Sunday, July 22, 2012


Get a Grip on God's Grace, Part 3: Worship

Location: Bagram Airfield, Bagram, Afghanistan
Previous installment:  Part 2:  The Word of God
So all the service of the LORD was prepared that day, to keep the Passover and to offer burnt offerings on the altar of the LORD, according to the command of King Josiah. And the people of Israel who were present kept the Passover at that time, and the Feast of Unleavened Bread seven days. No Passover like it had been kept in Israel since the days of Samuel the prophet. None of the kings of Israel had kept such a Passover as was kept by Josiah, and the priests and the Levites, and all Judah and Israel who were present, and the inhabitants of Jerusalem. In the eighteenth year of the reign of Josiah this Passover was kept. (2 Chronicles 35:16-19)
King Josiah's zeal for reform and restoration of Israel as God's people culminated in worship. He recognized that, at its core, Israel's most basic sin was rooted in its failure to keep the First and Second Commandments.  They no longer truly followed or worshiped the God they claimed to serve, having placed other, false gods (and their graven images) before Him.  Cleansing the temple and the land of this garbage was absolutely necessary, so that there might be single-minded exaltation of the only true God. Israel needed to be clean so that it could truly "worship the LORD in the splendor of His holiness."

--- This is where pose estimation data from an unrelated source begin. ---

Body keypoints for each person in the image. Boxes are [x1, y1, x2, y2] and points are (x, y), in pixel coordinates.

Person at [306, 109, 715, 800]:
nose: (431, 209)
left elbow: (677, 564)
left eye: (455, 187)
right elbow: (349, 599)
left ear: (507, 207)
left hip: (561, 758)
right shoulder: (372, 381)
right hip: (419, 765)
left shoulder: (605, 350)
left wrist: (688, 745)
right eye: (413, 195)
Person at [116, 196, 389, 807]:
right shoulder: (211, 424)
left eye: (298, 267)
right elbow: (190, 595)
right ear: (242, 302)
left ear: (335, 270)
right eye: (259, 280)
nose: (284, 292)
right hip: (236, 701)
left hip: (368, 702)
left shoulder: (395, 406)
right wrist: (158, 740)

Worship is crucial to maintain our "grip", because it is at the very core of our purpose.  The so-called Christian who does not worship Christ is a contradiction in terms.  He is like a pen with no ink.  It may look like a pen, but it is useless.  You may as well throw it away, because it fails in its reason for existence.  We are made to glorify our Creator, King and Savior.  Worship lies at the center of our very reason for being.

It's not just that worship must occur, but that the God whom we worship must be clearly recognized as God when we do so.  We worship the King--infinite, eternal and almighty.  He is the very same King before whom David danced before with all his strength; before whom Isaiah despaired of his life; before whom Ezekiel fell on his face.  We should clearly discern His holy attributes in our worship.
Therefore let us be grateful for receiving a kingdom that cannot be shaken, and thus let us offer to God acceptable worship, with reverence and awe, for our God is a consuming fire. (Hebrews 12:28-29)
Much of what passes for corporate worship defies this description.  It is irreverent and profane, and is therefore unacceptable.  "Worship" services often resemble concerts:  those on stage (the preacher and the musicians) are viewed as the performers, while the congregation behaves as the audience.  God Himself is treated like a mere stage hand, while we act as though He's present primarily for our benefit--to deepen our "worship experience."

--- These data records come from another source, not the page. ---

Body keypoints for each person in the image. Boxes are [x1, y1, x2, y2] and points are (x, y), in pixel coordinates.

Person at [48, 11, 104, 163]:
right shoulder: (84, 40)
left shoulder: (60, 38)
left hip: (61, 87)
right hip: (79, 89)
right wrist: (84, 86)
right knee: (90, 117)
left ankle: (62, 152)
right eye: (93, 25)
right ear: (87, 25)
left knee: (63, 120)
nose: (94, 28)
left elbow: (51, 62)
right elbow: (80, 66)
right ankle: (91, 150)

This is upside-down and backwards!  As I have said before:  What if our worship works great for us, but God hates it, because when he scratches down below the surface, he recognizes it's all about us?

True corporate worship takes place only when the members of the congregation recognize that it is they who are the performers before God, the only audience who truly matters!  It is the dual task of those in front to be both performers and stage hands--that is, to engage in worship themselves, as well as to guide and assist the congregation.  Authentic corporate worship does not happen because the "praise team" puts on a good show, or because the preacher artfully weaves together funny, clever illustrations that "keep it real" so that the congregation goes home feeling "fed".  Authentic worship occurs when the people of God gather together with a singularity of focus:  God's glory.

To again shamelessly quote myself:
Worship has intrinsic value, which is often lost in the context of our methods.  For example, [worship is lost when]:
  • Music is chosen with a mind to entertain. 
  • Sermons are constructed with a mind to provide tips for "victorious Christian living."
  • Services are geared primarily to bring people forward at the altar call.
  • Events are planned for maximum turnout.
  • ... and prayer is structured around requests.
The theme is that there is nothing intrinsically wrong with being entertained, or living successful lives, or (of course) making public decisions, or having great turnout.  There is certainly nothing intrinsically wrong with praying for our needs or those of others.  The issue is identifying how corporate worship can get lost in the noise. By the time we're done, what's left of our "worship" is that activity that occurs between the first and last praise song during the "worship time" of the weekly service ... and even that may be undercut by the temptation to entertain or be entertained.
Moreover, true worship must be both public and private.  Jesus clearly recognized that a fake, preening public religiosity is proved when our private prayer lives are lacking:
And when you pray, do not be like the hypocrites, for they love to pray standing in the synagogues and on the street corners to be seen by others. Truly I tell you, they have received their reward in full. But when you pray, go into your room, close the door and pray to your Father, who is unseen. Then your Father, who sees what is done in secret, will reward you. (Matthew 6:5-6).
God clearly intends us to worship Him daily, in the solitude of our quiet prayers before Him, as well as regularly in the company of other believers, as they did during Josiah's Passover.  He intends us to worship Him sincerely and appropriately, as befits His holy character and marvelous works.

These are the elements of a healthy life of worship, and absolutely required to maintain a firm grip on God's grace.